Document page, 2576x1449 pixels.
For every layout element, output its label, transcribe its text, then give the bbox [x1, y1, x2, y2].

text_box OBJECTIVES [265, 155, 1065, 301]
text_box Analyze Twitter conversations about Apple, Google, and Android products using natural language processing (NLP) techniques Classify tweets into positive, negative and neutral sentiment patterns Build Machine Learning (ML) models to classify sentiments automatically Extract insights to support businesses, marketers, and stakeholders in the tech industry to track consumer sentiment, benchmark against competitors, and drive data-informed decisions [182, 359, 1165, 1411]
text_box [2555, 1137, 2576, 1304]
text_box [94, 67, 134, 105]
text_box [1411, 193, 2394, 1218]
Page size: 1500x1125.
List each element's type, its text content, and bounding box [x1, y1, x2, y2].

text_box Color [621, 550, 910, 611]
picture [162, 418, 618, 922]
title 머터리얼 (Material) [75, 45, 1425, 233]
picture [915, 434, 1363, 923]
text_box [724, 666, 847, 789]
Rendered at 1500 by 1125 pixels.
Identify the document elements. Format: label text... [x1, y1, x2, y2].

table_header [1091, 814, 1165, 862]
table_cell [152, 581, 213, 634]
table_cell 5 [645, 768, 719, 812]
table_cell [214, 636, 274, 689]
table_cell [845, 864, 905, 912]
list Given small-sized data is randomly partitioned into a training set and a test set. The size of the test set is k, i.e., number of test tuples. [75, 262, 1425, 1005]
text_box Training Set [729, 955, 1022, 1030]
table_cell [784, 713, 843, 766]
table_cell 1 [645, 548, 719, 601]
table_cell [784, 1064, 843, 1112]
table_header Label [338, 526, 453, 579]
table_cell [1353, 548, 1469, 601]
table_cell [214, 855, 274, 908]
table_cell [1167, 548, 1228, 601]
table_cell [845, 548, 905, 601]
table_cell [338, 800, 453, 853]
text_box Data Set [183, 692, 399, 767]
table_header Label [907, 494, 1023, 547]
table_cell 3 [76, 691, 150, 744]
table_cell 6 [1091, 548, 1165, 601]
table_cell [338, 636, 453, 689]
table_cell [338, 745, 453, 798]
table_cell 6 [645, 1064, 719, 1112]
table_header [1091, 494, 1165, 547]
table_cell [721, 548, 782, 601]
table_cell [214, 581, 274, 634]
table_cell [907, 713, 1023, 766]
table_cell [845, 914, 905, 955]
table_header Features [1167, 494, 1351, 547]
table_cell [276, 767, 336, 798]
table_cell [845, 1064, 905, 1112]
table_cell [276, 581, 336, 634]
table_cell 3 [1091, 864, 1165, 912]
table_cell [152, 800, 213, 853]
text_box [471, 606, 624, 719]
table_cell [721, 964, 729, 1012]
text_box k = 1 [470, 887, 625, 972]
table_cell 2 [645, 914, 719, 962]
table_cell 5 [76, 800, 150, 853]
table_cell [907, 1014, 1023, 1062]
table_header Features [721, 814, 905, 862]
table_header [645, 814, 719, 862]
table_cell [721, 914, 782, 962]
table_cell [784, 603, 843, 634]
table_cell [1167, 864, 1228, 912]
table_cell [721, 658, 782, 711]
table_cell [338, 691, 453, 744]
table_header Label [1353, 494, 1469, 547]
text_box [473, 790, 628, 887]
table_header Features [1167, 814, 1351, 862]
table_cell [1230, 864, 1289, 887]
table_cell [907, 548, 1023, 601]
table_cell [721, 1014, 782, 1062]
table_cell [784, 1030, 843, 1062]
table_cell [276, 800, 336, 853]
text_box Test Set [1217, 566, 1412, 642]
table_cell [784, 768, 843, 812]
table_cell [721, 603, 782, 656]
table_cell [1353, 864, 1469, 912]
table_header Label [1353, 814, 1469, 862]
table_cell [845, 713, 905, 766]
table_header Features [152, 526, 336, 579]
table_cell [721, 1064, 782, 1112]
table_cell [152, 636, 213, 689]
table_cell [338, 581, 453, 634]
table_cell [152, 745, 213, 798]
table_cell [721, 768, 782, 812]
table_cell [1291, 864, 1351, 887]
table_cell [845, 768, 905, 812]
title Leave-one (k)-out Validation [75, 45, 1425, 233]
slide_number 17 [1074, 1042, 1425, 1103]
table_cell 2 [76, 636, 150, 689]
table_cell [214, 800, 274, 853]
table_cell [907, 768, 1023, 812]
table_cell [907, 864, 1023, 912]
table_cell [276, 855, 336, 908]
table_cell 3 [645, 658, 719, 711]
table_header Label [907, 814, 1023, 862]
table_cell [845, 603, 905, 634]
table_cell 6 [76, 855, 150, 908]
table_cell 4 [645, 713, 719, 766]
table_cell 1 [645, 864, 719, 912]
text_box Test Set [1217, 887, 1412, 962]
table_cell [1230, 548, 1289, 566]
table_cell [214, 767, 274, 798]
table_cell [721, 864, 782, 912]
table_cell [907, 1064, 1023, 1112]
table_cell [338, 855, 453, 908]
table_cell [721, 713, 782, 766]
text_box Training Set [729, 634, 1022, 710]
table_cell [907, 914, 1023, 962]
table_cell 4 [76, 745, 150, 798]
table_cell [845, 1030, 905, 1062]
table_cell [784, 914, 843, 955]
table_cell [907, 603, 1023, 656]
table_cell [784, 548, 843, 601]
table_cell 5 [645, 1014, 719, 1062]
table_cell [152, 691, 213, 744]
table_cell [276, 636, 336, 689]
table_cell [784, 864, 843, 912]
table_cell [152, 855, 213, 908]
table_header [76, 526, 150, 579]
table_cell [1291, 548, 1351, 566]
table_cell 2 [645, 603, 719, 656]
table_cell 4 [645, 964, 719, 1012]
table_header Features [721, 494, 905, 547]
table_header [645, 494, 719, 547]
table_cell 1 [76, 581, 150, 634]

++++++++

(Problem to solve) Where a line of the data includes the string "picture", list that line.

(The completed task)
picture [162, 418, 618, 922]
picture [915, 434, 1363, 923]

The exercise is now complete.